WORK REQUEST
Gather from the material every line that contains the string "Adhesive".

SUPPLIED DATA
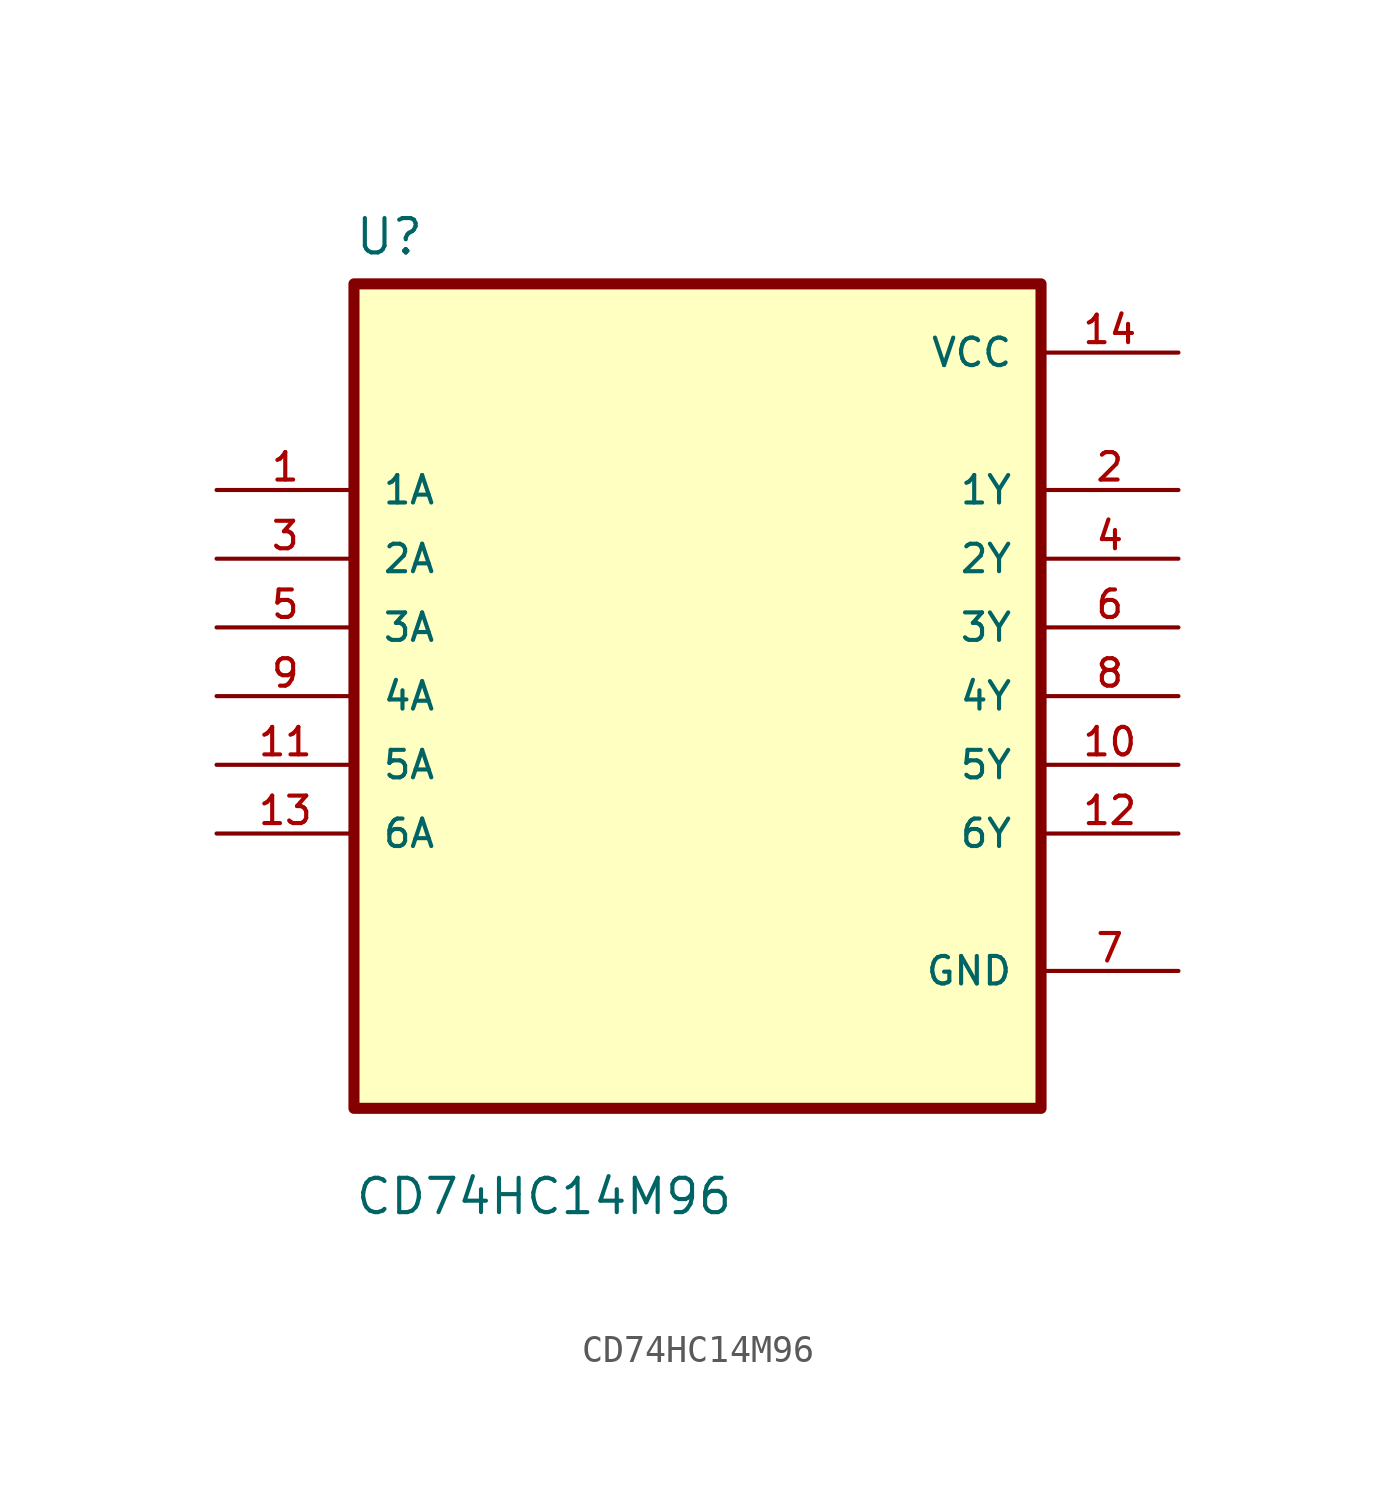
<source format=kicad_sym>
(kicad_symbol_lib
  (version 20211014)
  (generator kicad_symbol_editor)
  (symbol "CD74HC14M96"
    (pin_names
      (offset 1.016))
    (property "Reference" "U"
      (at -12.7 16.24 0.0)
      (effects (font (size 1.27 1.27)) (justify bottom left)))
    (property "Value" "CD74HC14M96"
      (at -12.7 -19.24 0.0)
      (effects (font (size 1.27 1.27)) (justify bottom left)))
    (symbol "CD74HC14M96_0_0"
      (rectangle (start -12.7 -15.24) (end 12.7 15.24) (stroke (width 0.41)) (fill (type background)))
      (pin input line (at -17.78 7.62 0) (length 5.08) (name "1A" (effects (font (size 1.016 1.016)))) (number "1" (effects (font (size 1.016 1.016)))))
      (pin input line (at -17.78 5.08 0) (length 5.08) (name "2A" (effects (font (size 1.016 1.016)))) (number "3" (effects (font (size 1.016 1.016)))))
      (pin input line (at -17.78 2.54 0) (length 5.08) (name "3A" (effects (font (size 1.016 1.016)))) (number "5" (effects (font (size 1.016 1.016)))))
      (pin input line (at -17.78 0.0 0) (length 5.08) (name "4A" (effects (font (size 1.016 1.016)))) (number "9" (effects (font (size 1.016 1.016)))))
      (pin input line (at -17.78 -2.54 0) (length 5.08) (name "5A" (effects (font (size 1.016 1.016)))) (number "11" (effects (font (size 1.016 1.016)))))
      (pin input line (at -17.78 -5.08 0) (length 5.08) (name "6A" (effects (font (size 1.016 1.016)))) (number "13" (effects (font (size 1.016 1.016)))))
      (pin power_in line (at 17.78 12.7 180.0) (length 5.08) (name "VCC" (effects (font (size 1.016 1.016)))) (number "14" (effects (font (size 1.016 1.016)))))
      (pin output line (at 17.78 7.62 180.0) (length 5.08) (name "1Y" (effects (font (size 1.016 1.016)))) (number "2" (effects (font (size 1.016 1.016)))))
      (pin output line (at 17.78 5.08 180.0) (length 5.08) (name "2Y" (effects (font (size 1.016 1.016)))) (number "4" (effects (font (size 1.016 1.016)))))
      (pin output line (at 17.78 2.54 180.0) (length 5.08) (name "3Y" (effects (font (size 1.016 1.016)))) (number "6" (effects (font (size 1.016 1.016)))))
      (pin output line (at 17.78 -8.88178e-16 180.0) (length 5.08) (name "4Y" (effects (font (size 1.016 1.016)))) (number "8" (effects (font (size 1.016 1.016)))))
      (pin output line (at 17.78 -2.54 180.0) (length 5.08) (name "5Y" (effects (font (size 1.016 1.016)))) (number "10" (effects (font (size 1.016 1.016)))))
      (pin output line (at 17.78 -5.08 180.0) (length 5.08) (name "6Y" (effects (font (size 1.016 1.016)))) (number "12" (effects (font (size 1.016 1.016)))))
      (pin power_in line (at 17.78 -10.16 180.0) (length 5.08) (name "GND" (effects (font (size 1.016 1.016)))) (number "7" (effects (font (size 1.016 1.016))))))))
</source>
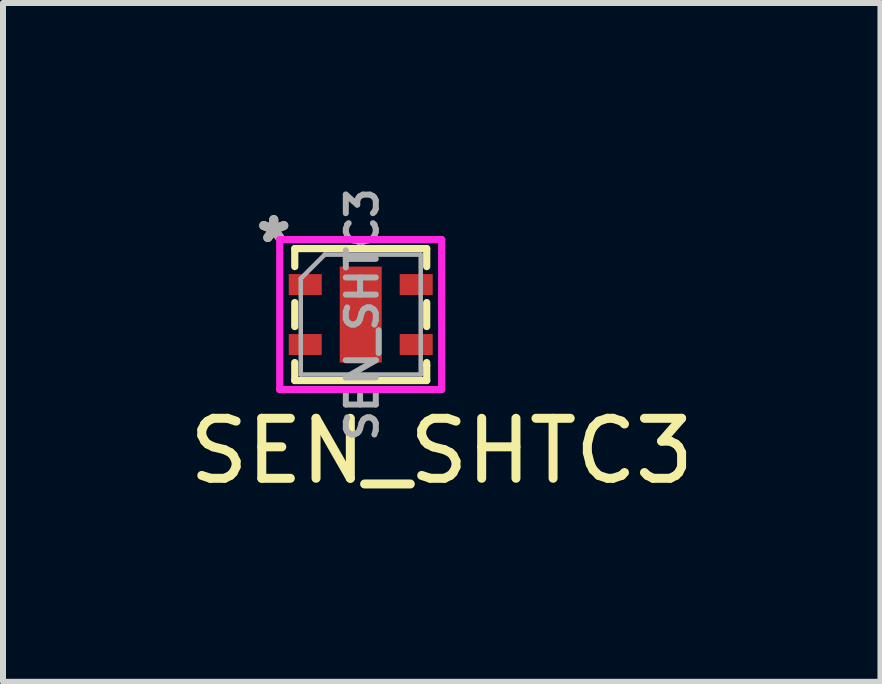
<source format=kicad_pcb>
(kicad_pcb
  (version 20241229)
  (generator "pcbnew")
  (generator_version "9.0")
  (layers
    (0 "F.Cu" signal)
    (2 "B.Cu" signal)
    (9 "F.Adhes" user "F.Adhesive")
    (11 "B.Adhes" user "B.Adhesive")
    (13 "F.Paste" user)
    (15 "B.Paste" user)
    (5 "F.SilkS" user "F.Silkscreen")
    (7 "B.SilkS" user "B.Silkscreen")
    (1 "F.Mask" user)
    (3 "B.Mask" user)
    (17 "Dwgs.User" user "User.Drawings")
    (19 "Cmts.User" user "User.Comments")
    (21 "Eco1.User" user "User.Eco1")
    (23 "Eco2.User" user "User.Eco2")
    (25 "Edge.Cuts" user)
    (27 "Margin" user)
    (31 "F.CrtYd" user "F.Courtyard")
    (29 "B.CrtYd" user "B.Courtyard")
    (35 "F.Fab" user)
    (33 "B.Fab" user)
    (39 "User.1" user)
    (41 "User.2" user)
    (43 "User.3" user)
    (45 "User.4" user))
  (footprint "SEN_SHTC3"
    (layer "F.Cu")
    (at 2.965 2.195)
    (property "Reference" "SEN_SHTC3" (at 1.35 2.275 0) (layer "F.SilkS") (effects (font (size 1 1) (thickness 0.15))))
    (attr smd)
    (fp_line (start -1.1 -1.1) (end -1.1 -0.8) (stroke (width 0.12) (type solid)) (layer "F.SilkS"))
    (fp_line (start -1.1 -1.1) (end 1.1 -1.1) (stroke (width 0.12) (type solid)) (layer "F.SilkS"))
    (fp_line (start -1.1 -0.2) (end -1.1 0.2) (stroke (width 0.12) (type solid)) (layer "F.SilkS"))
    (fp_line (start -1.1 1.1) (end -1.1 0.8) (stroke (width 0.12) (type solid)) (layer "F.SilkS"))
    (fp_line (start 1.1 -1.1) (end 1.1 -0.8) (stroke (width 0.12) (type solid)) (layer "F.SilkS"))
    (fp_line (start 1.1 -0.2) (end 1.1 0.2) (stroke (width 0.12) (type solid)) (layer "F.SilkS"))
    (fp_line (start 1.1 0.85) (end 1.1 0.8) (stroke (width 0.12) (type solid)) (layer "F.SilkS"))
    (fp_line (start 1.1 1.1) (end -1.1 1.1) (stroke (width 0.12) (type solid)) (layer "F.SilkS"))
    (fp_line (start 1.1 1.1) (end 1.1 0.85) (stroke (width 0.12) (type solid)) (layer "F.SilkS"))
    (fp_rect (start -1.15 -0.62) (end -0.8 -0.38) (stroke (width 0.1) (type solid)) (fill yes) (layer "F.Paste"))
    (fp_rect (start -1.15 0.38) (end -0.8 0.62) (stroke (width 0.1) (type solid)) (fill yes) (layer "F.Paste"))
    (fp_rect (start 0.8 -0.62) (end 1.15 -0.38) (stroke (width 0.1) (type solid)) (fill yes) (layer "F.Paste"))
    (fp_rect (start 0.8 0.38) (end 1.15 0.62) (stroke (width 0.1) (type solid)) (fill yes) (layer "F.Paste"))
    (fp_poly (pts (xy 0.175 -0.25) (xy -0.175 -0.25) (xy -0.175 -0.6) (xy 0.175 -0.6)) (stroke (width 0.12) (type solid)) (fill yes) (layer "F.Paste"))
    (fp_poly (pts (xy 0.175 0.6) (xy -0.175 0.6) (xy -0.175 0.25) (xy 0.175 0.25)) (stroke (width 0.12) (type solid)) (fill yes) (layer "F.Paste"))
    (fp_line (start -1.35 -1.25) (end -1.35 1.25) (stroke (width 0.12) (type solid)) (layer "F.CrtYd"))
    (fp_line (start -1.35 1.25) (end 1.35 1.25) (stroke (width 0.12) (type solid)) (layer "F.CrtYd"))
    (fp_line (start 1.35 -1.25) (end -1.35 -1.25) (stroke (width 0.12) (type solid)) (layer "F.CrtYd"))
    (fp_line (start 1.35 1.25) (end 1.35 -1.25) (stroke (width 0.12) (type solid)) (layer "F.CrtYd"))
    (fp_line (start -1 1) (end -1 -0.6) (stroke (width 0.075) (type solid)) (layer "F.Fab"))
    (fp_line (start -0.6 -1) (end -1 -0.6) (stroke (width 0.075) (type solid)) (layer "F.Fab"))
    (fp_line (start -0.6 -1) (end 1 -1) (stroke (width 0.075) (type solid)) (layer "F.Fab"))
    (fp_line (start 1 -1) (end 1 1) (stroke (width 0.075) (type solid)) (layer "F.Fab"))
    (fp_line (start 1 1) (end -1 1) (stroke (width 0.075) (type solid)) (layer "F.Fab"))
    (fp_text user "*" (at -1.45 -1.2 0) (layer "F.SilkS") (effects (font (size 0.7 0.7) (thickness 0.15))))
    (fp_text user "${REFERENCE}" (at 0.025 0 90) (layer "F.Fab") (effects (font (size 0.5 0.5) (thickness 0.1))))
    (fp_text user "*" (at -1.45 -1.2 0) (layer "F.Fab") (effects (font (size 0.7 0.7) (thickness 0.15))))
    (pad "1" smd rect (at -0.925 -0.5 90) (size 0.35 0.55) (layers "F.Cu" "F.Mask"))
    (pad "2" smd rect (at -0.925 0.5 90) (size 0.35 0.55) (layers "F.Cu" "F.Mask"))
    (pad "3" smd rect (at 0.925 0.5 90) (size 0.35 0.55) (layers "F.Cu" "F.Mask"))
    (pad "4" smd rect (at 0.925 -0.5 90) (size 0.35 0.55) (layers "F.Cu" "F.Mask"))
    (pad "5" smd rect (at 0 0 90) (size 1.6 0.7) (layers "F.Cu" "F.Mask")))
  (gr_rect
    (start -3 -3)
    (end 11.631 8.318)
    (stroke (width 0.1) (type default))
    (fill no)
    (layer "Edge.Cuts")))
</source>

RESPONSE
    (9 "F.Adhes" user "F.Adhesive")
    (11 "B.Adhes" user "B.Adhesive")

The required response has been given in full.